A Review Of The German DAX
Hello, traders. Welcome to The Stock Trading course and the second module, Stock Market Indexes.
Today we’re going to talk about the German DAX. We’re going to start by defining what the DAX is. The DAX is a stock index consisting of the 30 major German companies in the Frankfurt Stock Exchange. So this is basically the German equivalent of the Dow Jones Industrial Average in the United States.
The DAX has two versions called performance index and price index. This depends on whether dividends from the companies are counted for each pricing. The most commonly used method, or version, of the DAX is the price index. So basically, the DAX is a price-weighted index.
Now, let’s break down the DAX. The prices used to calculate this index, come through the electronic exchange system called Xetra. A free flow methodology is used to calculate the index weightings along with a measure of average trading volume.
Let’s define what a free flowing methodology is. The index is calculated by taking the stock price and multiplying it by the number of shares available in the market, instead of using all of the outstanding shares of the company. So basically, instead of calculating the market cap of the company with all of the outstanding shares, we only use the shares available for trade with the DAX. This method excludes all locked shares by promoters and governments.
Like the Dow Jones Industrial Average, a change in the DAX represents a change in investors’ expectations of the earnings and risk associated with blue chip companies in Germany.
Let’s go through the chart of the DAX. And let’s have a look how it has performed over the years.
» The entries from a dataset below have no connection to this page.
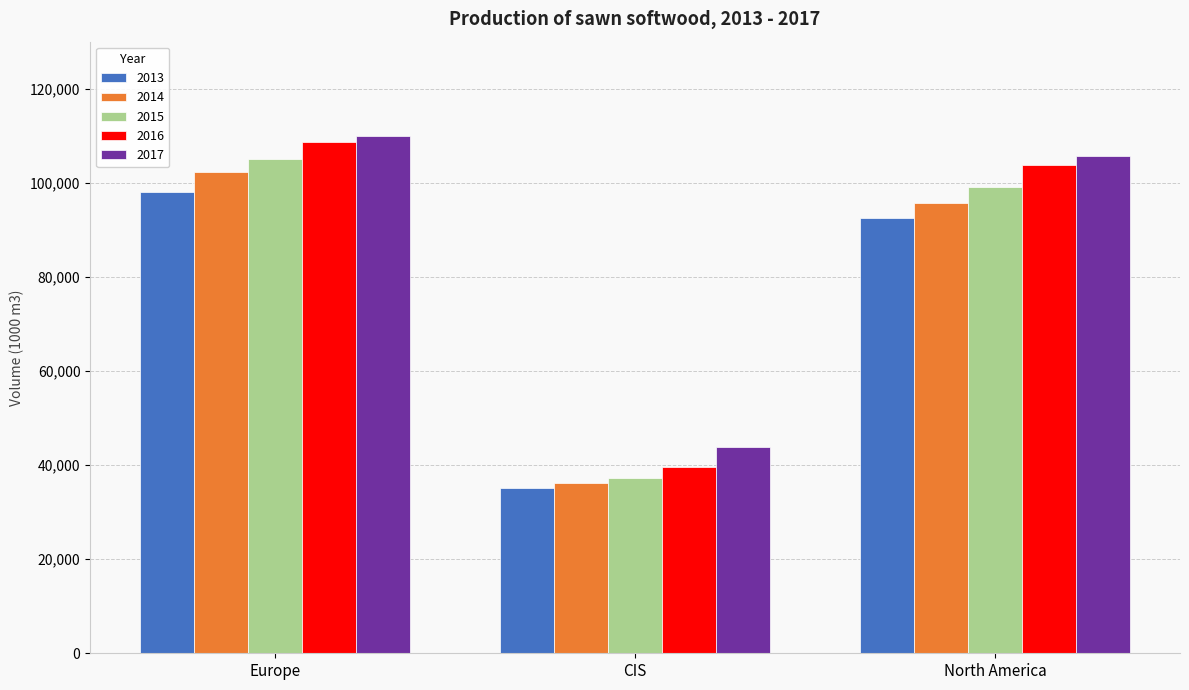

What is the label of the 1st bar from the left?

Europe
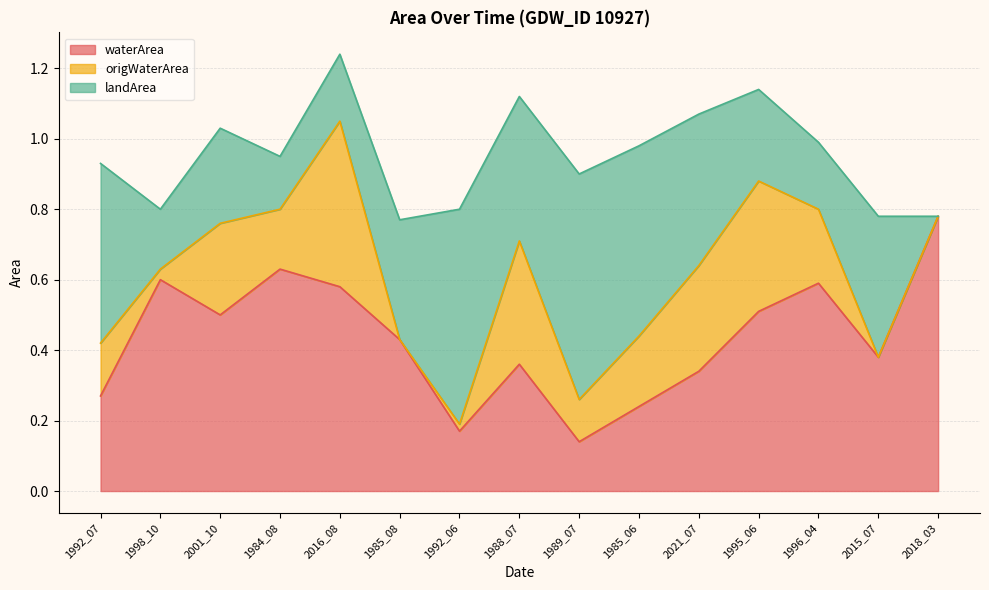

At which category is the sum across all series the highest?

2016_08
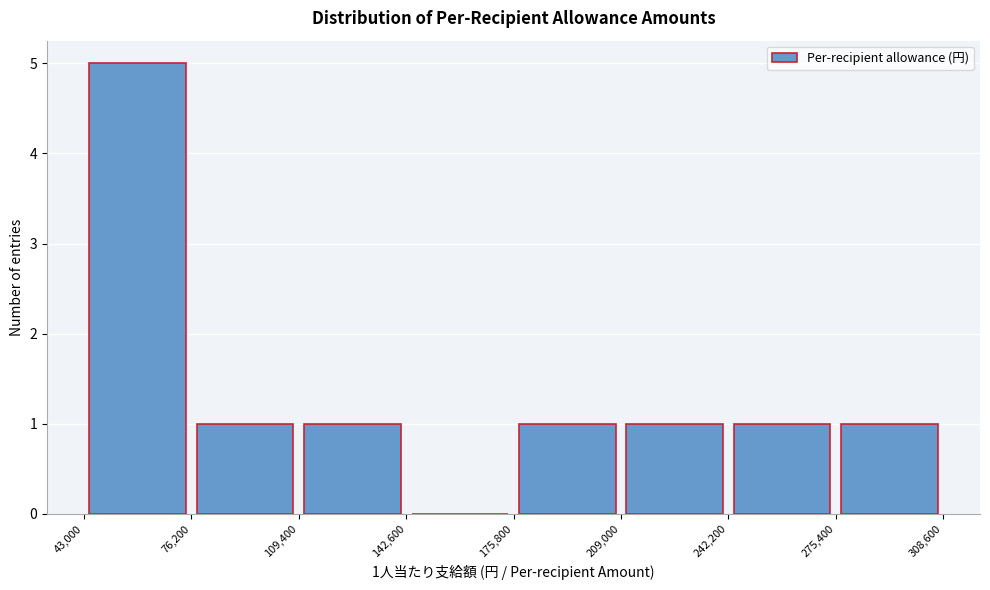

Over which range of the x-axis is the bar tallest?

43,000 to 76,200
Here is a daily chart of the DAX. As you can see, we hit the all-time high on the DAX at 12,400 in April 2015. And then we have been on a down move, that I might not call a correction. Because, this is not just a move to the down side but we are making lower-highs and lower-lows. Which means that we are in an immediate bear market on the DAX.
Let’s see how much the DAX has fallen on this short-term bear market. As you can see from the all-time highs at 12,400, the DAX has dropped 24.67%. I’m going to zoom in a little bit so we can see the overall sentiment of the DAX.
Now we have data from July 2010 until today. As you can see, the DAX has been in a very strong bull market for about four years. If you calculate the move from the low in 2011, until the high in 2015, you can see that the DAX gained 150% in this timeframe.
Basically, we were in a very strong bull market like we have not seen in another index. Right now, we have dropped to this very strong levels of support, so we are still in a bull market. And if you grab a simple trend, line 2, you can see that the bull structure has not been broken yet.
This is very important for investors in German stocks. Because, even though the DAX has dropped from the all-time high until the touch of this trend line, for about 25%, we are still in a very strong bull market, with just a very steep correction in the overall sentiment of the index.
If we only take this part of the chart, well, most analysts are going to say that we are in a very strong bear market. But you have to look at the overall sentiment of the index before you acknowledge this statement.